**What to do:** For this exercise, restate word for word only the lines from the first line of the data to the line containing "This project walks".

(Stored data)
+++
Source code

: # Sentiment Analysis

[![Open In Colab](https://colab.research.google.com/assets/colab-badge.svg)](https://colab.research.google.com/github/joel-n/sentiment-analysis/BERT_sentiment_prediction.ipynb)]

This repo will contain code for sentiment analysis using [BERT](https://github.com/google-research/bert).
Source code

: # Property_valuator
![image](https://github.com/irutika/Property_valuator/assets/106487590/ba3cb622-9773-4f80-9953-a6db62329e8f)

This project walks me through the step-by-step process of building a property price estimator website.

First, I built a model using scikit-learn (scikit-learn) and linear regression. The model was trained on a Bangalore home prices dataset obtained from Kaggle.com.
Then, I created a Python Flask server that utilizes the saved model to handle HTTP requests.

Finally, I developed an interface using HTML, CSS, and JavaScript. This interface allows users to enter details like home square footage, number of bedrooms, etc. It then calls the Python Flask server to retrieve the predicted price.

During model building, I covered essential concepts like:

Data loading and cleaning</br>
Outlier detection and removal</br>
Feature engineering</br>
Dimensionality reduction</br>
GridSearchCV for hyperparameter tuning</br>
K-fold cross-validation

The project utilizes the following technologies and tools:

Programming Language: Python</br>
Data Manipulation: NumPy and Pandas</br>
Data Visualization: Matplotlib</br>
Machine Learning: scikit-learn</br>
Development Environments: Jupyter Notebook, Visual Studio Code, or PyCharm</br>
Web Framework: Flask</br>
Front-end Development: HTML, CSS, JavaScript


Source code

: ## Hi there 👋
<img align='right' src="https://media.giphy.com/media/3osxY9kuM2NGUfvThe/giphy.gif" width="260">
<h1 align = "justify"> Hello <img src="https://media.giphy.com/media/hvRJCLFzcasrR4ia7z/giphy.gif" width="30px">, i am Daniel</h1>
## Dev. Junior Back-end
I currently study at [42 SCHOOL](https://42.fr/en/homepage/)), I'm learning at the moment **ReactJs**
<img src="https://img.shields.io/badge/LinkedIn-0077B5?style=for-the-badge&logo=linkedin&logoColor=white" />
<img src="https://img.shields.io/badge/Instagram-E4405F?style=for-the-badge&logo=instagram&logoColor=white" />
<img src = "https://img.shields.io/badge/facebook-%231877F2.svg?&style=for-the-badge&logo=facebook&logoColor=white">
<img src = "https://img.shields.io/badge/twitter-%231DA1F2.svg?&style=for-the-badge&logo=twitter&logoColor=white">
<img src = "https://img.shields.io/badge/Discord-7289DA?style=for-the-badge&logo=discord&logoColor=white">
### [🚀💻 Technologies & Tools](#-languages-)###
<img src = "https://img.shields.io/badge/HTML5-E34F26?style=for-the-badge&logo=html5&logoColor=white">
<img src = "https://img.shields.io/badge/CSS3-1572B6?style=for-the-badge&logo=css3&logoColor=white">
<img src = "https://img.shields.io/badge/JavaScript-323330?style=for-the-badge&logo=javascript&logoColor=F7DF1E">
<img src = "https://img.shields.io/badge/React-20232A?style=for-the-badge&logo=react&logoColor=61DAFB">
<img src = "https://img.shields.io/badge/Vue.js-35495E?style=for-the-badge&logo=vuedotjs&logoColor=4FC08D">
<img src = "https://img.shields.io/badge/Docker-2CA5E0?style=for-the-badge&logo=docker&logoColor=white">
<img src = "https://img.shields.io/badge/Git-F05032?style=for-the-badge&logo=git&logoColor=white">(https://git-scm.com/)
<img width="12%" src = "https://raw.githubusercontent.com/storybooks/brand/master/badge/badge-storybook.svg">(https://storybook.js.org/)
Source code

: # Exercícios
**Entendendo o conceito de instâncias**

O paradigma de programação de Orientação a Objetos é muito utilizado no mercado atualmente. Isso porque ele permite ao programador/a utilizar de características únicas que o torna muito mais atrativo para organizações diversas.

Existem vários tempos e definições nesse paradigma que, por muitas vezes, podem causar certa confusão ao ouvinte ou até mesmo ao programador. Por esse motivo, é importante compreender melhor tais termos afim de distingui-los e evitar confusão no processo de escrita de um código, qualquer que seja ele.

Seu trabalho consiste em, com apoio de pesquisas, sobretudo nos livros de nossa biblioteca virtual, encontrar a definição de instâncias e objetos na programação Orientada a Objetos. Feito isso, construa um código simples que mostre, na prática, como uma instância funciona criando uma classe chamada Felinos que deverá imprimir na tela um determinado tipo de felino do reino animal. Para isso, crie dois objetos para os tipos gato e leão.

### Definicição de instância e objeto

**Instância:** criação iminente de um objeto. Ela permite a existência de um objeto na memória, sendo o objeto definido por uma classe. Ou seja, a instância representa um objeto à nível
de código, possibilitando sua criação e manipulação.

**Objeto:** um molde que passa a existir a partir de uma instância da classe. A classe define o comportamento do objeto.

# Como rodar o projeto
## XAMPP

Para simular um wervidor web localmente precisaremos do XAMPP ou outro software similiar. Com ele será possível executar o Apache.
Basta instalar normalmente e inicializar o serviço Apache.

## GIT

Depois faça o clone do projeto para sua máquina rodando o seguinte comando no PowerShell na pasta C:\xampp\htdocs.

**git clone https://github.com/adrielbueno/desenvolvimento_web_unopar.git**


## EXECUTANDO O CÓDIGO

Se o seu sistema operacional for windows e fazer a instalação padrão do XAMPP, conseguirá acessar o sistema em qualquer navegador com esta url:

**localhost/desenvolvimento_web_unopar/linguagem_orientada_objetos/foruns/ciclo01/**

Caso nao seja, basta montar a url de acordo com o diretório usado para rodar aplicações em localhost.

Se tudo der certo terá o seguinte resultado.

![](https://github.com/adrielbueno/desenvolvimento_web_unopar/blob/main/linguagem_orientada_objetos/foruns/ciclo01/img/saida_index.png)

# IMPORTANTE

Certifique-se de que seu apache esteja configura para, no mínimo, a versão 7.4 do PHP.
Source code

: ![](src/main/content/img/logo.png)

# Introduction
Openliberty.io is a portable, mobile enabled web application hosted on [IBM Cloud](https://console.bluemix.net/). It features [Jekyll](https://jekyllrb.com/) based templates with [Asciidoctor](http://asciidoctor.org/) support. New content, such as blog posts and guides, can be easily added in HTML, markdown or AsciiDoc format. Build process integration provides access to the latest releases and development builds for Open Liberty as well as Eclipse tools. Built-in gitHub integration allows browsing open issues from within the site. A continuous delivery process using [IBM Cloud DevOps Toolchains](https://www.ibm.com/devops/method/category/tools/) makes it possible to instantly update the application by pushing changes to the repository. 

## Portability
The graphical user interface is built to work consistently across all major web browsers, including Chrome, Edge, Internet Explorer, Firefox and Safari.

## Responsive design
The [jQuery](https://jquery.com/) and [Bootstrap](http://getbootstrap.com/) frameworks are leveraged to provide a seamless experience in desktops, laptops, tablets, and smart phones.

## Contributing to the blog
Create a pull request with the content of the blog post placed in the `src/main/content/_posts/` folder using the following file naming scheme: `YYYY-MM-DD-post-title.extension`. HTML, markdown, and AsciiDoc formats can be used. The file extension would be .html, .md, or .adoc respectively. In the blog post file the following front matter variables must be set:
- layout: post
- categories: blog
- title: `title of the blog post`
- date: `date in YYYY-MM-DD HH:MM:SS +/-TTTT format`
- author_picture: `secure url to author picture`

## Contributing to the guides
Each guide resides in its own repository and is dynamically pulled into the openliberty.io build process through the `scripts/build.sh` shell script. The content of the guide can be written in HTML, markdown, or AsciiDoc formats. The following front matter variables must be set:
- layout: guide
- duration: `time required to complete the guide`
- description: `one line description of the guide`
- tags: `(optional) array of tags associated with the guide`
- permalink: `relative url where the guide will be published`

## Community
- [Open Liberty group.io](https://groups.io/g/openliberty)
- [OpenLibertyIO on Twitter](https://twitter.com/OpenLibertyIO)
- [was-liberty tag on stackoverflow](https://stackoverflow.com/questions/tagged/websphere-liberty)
+++
**Answer section:**
Source code

: # Sentiment Analysis

[![Open In Colab](https://colab.research.google.com/assets/colab-badge.svg)](https://colab.research.google.com/github/joel-n/sentiment-analysis/BERT_sentiment_prediction.ipynb)]

This repo will contain code for sentiment analysis using [BERT](https://github.com/google-research/bert).
Source code

: # Property_valuator
![image](https://github.com/irutika/Property_valuator/assets/106487590/ba3cb622-9773-4f80-9953-a6db62329e8f)

This project walks me through the step-by-step process of building a property price estimator website.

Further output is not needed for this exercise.